Notably, the Didi belongings will develop into a brand new sub-brand known as “Mona” below Xpeng, which is scheduled to launch in 2024. The partnership additionally extends to areas together with advertising, monetary insurance coverage providers, charging and worldwide enlargement.
The information adopted on the heels of Volkswagen’s $700 million funding in Xpeng which might see the manufacturing of two new fashions below the Volkswagen model using XPeng’s key ADAS applied sciences.
Xpeng’s mass market ambitions
Regardless of spending closely on R&D, Xpeng’s EV adoption stays fairly restricted, making up simply 2.1% of China’s new power car market (together with hybrids) in 2022. A partnership with Didi might probably assist it faucet a whole lot of hundreds of thousands of customers in China.
For the 12 months ended Q1 2023, Didi recorded 587 million lively customers. Think about that these passengers, when choosing their journey on the Didi platform, see Xpeng’s Mona mannequin s displayed as a most well-liked possibility sooner or later. Moreover, Didi’s footprint reaches past China with its acquisition of the Brazilian rideshare firm 99 again in 2018, which has given it a lift in Latin America.
Certainly, Xpeng acknowledged in its submitting with Hong Kong’s securities authority that the partnership “will enhance the Firm [Xpeng]’s model publicity and buyer attain by way of the Vendor [Didi]’s platform, which can in flip lead to extra enterprise leads and unfold enterprise alternatives for the Firm in new worldwide markets.”
Didi’s carmaking dream
Like Uber, Didi has through the years shaped partnerships with main auto OEMs. That included one with Volvo, the place it agreed to produce autonomous driving expertise to energy robotaxi fleets provided by the producer. Shedding its good automotive enterprise means Didi has given up a part of its carmaking dream.
The rideshare titan has been slowly climbing out from below the darkish cloud following a sequence of regulatory crackdown. At this stage, the place its precedence might be to strengthen its dominance in China’s ride-sharing market, promoting the money-hemorrhaging, assets-heavy EV enterprise to an business accomplice doesn’t look like a nasty thought.
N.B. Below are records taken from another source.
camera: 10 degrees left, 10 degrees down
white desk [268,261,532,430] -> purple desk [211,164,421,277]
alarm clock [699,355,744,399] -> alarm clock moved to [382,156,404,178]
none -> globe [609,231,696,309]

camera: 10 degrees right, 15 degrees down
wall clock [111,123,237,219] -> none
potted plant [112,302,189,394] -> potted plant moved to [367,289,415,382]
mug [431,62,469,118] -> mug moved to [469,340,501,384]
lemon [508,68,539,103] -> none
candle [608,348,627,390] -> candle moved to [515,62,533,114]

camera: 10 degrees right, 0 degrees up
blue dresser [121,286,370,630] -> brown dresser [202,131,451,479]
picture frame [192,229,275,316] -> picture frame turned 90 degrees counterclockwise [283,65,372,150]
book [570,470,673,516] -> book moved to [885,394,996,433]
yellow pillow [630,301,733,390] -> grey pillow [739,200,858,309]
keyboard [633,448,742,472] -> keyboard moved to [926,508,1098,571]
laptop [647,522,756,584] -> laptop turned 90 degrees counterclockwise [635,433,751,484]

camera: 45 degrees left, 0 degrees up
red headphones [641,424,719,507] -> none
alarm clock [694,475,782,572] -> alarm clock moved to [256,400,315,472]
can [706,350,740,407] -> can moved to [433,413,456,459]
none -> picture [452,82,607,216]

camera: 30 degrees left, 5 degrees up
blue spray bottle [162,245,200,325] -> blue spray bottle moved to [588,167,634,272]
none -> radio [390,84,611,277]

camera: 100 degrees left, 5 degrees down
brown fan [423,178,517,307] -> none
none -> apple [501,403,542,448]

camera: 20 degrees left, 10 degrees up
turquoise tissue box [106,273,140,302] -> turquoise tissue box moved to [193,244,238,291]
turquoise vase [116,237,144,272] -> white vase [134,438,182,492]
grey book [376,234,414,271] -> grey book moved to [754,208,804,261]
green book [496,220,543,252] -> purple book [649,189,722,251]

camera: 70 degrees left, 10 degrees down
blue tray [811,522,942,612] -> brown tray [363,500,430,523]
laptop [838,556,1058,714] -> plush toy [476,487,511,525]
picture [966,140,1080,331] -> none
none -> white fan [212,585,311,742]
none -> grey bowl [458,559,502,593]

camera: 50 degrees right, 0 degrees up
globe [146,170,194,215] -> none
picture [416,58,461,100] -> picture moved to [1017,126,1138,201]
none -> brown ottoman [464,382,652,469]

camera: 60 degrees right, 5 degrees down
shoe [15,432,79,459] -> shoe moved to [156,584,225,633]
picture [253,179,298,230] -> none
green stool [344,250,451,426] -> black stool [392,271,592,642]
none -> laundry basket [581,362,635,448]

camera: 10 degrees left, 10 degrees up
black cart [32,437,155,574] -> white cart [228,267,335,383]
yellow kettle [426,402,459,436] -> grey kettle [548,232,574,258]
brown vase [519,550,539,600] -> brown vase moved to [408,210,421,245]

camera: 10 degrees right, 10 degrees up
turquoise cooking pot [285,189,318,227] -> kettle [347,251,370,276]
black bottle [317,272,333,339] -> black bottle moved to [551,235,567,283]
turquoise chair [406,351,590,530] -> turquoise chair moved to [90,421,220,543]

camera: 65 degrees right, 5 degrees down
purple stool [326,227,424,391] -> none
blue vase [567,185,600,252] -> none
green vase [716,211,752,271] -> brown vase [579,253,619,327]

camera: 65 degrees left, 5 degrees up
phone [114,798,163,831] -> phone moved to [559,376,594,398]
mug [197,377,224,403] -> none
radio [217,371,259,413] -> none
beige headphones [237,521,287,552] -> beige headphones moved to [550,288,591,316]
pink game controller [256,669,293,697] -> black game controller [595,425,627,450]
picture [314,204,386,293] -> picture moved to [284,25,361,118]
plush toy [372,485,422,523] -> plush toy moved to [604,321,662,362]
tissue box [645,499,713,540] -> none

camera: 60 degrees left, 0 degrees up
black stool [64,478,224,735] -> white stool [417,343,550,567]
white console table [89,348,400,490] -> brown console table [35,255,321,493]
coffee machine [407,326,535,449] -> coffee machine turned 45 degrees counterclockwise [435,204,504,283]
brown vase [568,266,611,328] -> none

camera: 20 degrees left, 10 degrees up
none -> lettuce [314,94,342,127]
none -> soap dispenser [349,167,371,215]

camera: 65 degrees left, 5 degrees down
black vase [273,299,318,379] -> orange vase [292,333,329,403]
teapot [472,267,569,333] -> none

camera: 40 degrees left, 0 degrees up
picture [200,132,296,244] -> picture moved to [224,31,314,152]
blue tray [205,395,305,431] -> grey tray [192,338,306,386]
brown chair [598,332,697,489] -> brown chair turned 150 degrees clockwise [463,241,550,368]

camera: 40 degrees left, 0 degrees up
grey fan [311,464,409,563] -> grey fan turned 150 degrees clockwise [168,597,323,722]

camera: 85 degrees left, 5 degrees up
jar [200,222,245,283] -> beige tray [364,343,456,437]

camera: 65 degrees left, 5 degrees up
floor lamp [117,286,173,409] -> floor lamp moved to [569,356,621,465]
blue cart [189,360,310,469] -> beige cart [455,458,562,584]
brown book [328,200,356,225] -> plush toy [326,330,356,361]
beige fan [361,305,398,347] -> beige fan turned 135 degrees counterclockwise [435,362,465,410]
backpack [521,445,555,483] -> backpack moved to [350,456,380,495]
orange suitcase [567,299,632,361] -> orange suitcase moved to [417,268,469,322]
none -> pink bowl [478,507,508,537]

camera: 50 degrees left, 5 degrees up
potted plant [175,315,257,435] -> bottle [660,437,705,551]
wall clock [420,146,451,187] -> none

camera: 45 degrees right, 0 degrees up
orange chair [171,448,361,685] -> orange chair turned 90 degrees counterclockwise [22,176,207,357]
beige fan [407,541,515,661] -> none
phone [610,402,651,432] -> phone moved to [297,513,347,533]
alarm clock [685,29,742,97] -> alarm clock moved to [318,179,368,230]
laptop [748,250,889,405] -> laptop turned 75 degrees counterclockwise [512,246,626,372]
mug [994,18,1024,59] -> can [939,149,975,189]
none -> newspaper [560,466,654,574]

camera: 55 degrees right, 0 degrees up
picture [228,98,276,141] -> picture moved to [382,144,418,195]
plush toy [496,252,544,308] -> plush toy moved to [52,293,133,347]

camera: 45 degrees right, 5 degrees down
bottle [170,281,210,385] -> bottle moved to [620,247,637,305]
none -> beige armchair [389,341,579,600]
The remaining query is whether or not Didi and Xpeng will be part of forces within the autonomous car realm. Xpeng itself has a big AV workforce, having been essentially the most aggressive EV participant in China when it comes to software program improvement funding. And there’s no signal of slowdown in a part of the enterprise regardless of the latest lack of its AV head. The seas of driving knowledge gleaned by Didi’s platform little question may very well be a useful asset for Xpeng in coaching its autonomous driving algorithms.